◆ TASK TO COMPLETE:
With the material below, print exactly the lines between the line holding "middle dip: (566, 250)" and the line holding "middle pip: (736, 356)", inclusive. Add nothing else.

◆ DATA FOR THIS EXERCISE:
<<<<
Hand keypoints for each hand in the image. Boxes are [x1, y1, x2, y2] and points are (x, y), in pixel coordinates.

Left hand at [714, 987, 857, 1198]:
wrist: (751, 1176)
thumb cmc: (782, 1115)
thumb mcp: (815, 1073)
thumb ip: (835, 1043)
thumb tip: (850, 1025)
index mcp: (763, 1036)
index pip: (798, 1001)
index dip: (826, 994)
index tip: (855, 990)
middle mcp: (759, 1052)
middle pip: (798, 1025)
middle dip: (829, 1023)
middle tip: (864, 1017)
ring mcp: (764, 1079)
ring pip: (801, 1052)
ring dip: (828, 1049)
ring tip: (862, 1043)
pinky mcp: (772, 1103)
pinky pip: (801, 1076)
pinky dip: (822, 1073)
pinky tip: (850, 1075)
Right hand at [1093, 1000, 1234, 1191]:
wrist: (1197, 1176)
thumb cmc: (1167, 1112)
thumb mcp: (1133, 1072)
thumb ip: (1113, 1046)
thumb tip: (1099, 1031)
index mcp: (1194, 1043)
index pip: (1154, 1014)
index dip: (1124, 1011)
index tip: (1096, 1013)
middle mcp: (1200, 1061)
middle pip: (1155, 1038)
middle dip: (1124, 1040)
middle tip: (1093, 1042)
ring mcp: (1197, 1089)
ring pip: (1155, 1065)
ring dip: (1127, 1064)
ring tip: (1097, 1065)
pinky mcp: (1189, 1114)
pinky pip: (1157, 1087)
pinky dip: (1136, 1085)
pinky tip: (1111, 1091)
>>>>
<<<<
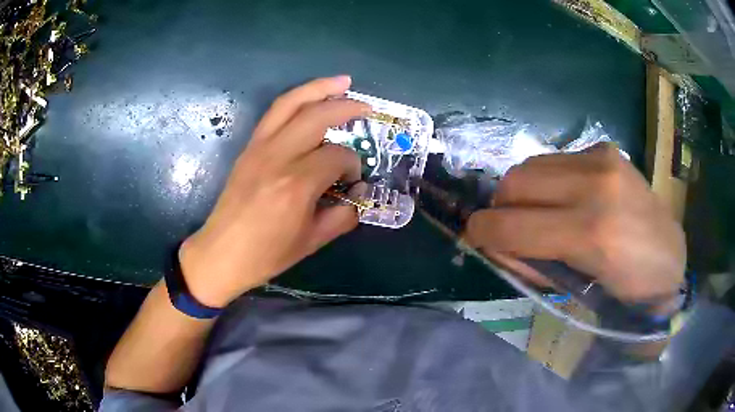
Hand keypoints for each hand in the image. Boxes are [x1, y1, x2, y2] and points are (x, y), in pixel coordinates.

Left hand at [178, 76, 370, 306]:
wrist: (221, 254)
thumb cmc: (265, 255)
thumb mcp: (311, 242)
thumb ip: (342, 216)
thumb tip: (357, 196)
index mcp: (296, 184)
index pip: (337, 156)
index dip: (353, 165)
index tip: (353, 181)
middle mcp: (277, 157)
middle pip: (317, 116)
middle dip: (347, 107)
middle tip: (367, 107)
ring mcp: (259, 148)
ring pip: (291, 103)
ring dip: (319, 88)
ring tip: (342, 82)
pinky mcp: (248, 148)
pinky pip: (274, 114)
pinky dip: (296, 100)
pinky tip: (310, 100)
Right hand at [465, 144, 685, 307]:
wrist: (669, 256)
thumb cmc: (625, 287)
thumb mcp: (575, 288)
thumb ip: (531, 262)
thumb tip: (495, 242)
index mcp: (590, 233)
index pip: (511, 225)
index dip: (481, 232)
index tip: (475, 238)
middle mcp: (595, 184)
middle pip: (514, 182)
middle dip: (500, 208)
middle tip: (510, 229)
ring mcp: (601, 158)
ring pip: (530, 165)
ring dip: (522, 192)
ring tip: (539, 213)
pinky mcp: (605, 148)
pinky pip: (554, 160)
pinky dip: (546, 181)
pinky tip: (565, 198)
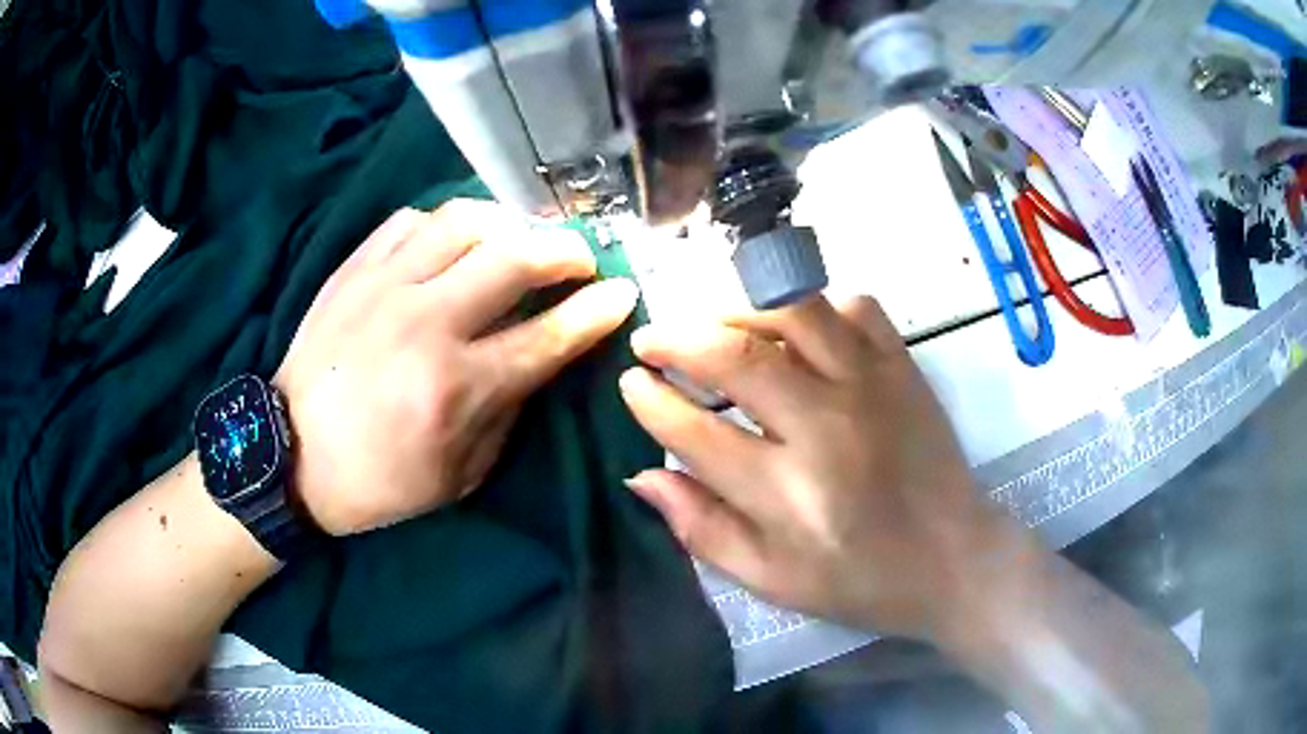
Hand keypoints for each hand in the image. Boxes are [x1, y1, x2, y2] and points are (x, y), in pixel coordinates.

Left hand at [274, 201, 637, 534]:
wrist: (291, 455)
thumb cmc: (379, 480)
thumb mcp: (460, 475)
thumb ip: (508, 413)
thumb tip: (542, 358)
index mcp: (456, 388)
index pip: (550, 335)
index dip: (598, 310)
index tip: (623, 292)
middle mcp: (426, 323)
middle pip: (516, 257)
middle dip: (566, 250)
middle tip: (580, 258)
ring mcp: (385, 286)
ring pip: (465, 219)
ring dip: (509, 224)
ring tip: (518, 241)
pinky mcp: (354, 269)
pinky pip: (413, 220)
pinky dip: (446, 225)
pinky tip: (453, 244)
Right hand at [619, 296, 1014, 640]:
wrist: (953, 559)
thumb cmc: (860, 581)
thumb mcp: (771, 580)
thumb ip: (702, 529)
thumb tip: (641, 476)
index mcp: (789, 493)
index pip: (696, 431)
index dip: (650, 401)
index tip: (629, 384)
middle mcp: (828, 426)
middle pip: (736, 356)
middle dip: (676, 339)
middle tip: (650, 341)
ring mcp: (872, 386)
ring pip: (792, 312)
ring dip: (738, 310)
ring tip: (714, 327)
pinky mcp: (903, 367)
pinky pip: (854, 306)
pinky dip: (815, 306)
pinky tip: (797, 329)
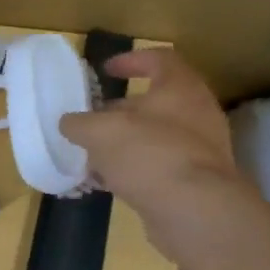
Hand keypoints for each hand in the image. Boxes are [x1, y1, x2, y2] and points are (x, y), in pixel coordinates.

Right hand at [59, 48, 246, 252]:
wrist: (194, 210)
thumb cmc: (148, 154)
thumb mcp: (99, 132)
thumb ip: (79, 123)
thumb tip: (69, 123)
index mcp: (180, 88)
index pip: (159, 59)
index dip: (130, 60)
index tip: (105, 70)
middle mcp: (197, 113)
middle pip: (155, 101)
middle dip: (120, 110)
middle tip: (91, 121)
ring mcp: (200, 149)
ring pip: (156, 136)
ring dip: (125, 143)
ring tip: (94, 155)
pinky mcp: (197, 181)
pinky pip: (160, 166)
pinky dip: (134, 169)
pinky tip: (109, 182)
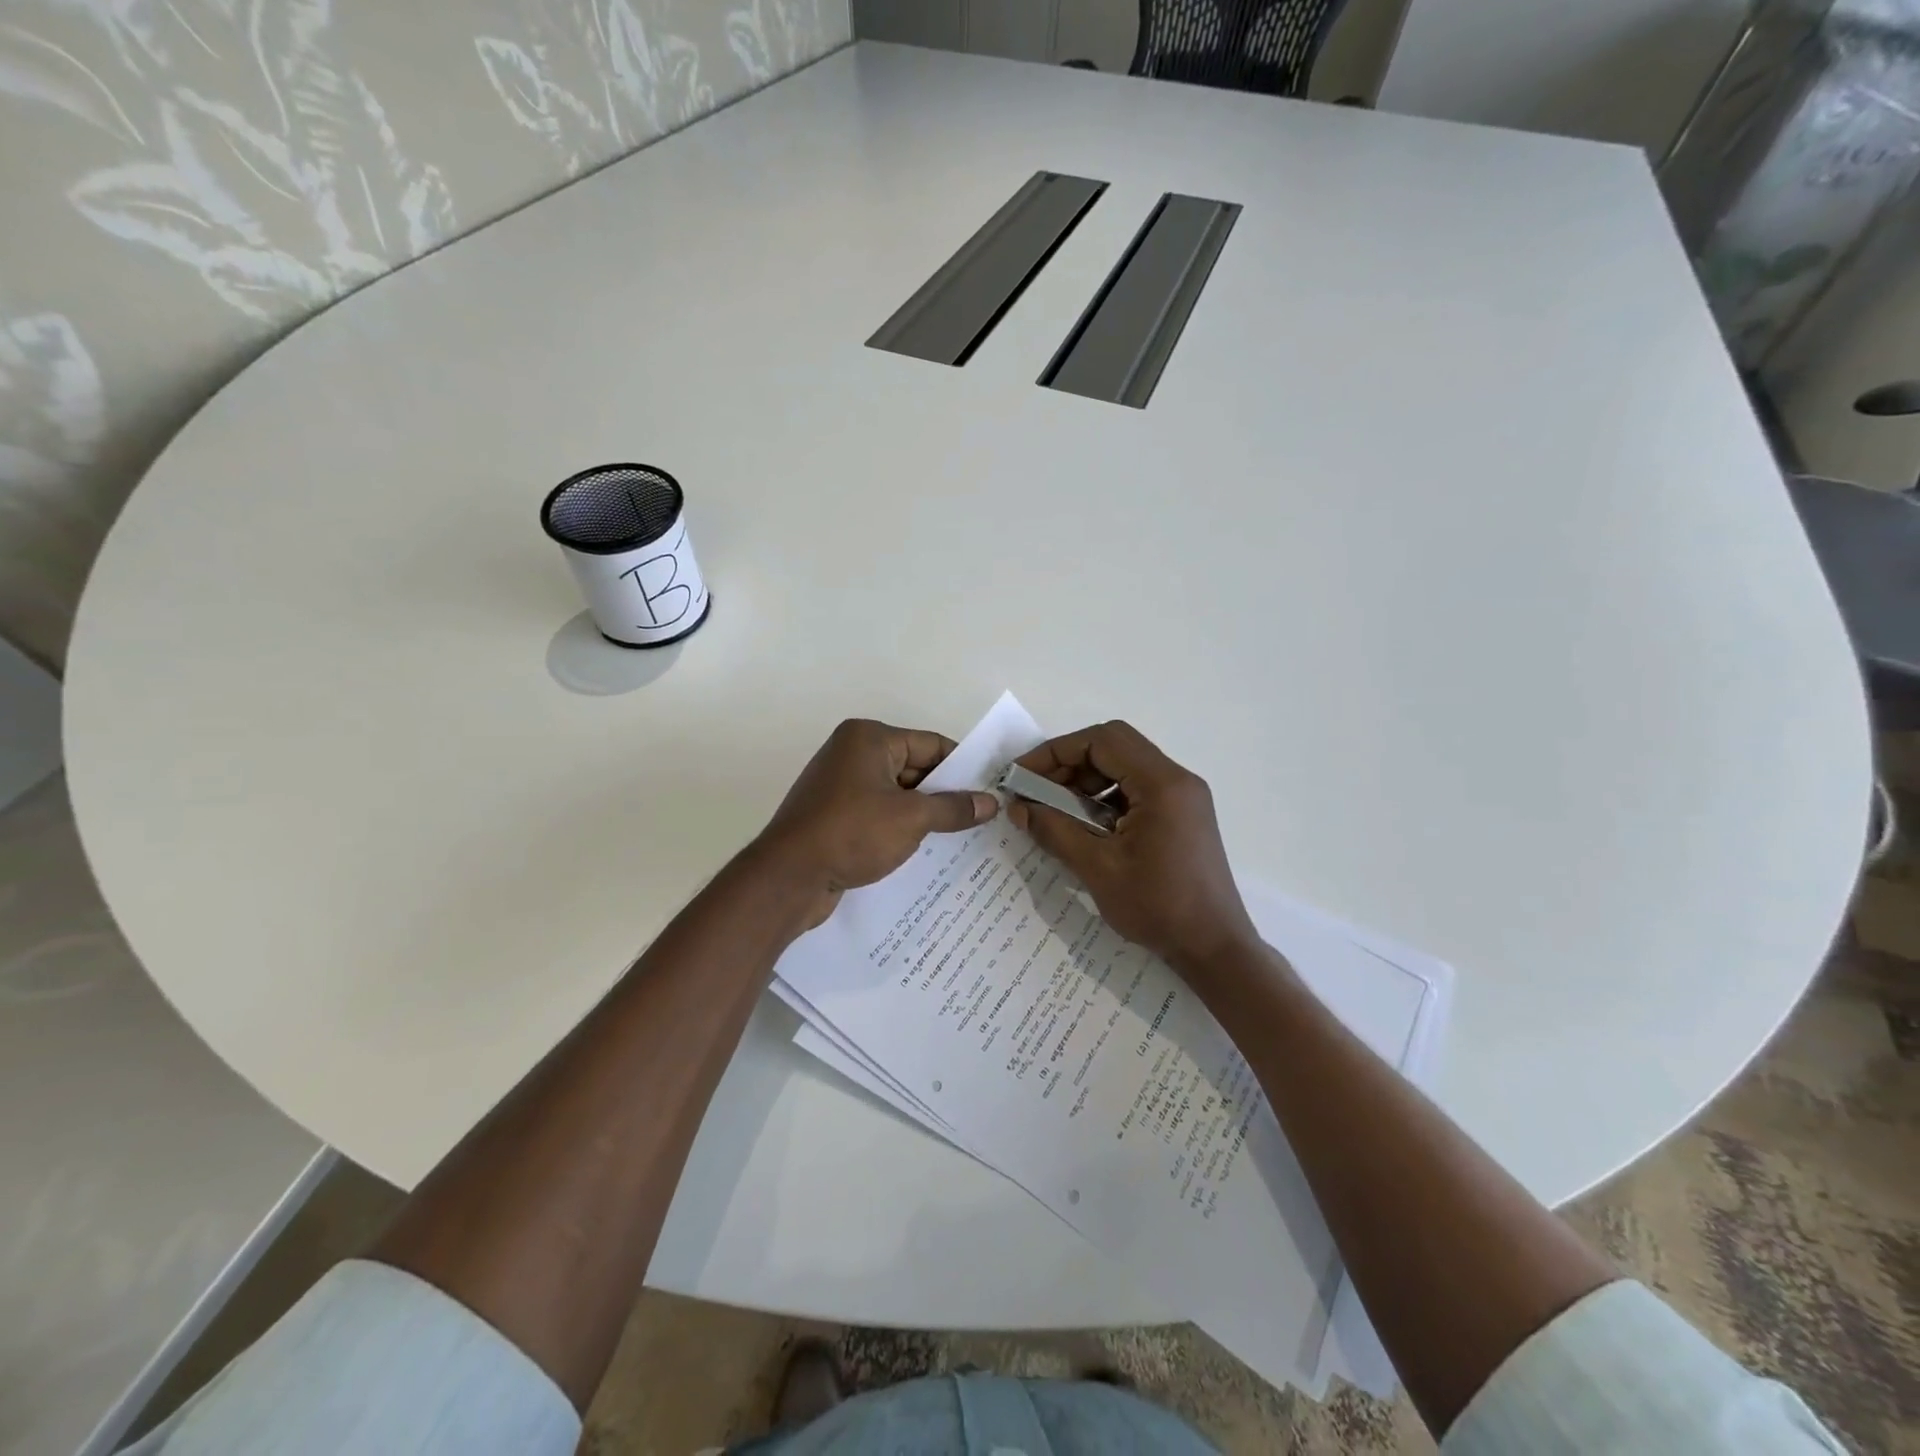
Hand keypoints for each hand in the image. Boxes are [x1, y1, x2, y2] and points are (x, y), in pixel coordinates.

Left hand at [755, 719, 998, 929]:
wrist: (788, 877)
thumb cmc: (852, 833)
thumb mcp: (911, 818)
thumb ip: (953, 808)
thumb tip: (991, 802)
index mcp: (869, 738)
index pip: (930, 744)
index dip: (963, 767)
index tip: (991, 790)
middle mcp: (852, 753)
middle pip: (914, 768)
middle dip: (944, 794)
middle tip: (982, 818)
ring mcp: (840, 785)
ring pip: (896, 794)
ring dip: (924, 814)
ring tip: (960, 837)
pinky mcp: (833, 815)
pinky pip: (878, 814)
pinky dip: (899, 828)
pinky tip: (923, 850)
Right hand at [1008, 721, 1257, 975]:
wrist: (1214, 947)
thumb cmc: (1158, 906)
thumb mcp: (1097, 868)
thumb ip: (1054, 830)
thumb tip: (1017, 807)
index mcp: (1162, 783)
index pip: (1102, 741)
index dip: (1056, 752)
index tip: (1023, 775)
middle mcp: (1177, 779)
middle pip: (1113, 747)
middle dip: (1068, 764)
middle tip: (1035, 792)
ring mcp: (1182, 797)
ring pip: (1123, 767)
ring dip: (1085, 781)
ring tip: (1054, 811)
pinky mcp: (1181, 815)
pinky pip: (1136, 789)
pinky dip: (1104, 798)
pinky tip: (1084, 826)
>>>>
<<<<
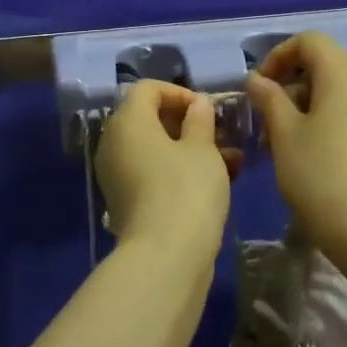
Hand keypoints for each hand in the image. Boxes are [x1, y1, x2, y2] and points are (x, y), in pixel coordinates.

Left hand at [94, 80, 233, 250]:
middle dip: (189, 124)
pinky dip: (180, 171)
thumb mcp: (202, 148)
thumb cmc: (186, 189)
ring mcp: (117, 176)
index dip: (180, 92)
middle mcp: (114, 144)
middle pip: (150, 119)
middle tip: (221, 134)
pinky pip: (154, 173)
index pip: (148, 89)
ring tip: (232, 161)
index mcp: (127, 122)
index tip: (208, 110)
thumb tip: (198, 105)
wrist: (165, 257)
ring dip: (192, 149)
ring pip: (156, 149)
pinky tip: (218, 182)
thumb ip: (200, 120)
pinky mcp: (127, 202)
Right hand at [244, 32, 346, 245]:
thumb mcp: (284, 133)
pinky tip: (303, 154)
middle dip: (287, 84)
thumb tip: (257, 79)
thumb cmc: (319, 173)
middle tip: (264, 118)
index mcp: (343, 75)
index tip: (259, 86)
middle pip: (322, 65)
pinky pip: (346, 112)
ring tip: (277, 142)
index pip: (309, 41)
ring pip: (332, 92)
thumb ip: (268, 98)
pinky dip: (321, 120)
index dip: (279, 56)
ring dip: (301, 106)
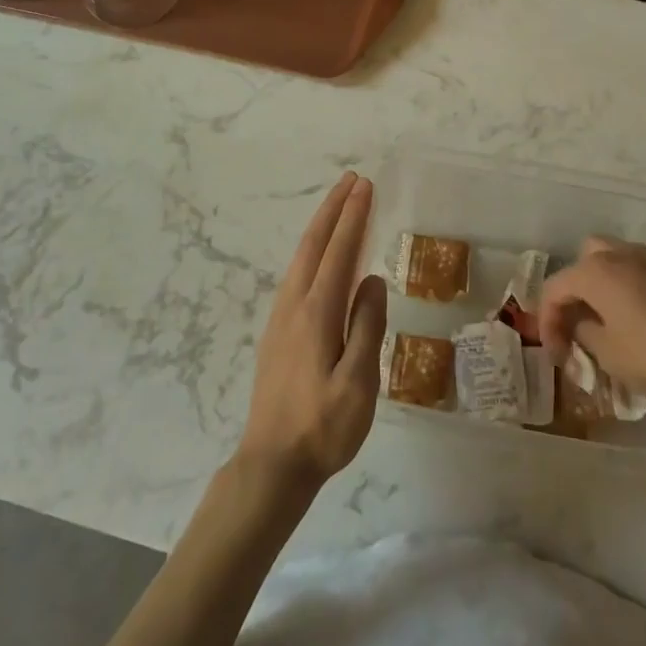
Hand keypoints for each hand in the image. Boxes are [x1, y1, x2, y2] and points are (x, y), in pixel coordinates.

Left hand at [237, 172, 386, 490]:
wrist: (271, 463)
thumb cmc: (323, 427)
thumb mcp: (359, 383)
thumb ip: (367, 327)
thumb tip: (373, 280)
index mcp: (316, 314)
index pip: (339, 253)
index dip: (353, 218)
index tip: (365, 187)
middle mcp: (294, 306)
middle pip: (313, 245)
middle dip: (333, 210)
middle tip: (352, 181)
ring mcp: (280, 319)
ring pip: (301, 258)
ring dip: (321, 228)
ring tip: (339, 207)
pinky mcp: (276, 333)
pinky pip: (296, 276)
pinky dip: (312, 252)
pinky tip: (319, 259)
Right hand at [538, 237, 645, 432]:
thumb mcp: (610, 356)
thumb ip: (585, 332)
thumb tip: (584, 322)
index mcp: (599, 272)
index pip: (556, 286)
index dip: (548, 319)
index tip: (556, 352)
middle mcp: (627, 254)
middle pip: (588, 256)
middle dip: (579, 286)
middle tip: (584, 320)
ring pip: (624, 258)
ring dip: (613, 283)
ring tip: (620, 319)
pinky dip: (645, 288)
>>>>
◆ TASK RESPONSE:
middle dip: (566, 250)
middle tip: (580, 258)
ring mcp: (385, 286)
ring pip: (465, 219)
ring dip: (509, 224)
ring tip: (518, 241)
pinky mcp: (354, 269)
pinky pip: (413, 220)
pinky dip: (446, 225)
pinky tip: (453, 244)
Right hand at [619, 296, 1014, 640]:
wrist: (953, 559)
thumb cmc: (860, 581)
thumb mcp: (771, 580)
thumb ip: (702, 529)
thumb tip: (641, 476)
index mcp: (789, 493)
index pip: (696, 431)
index dip: (650, 401)
index tip: (629, 384)
middle mcp: (828, 426)
middle pip: (736, 356)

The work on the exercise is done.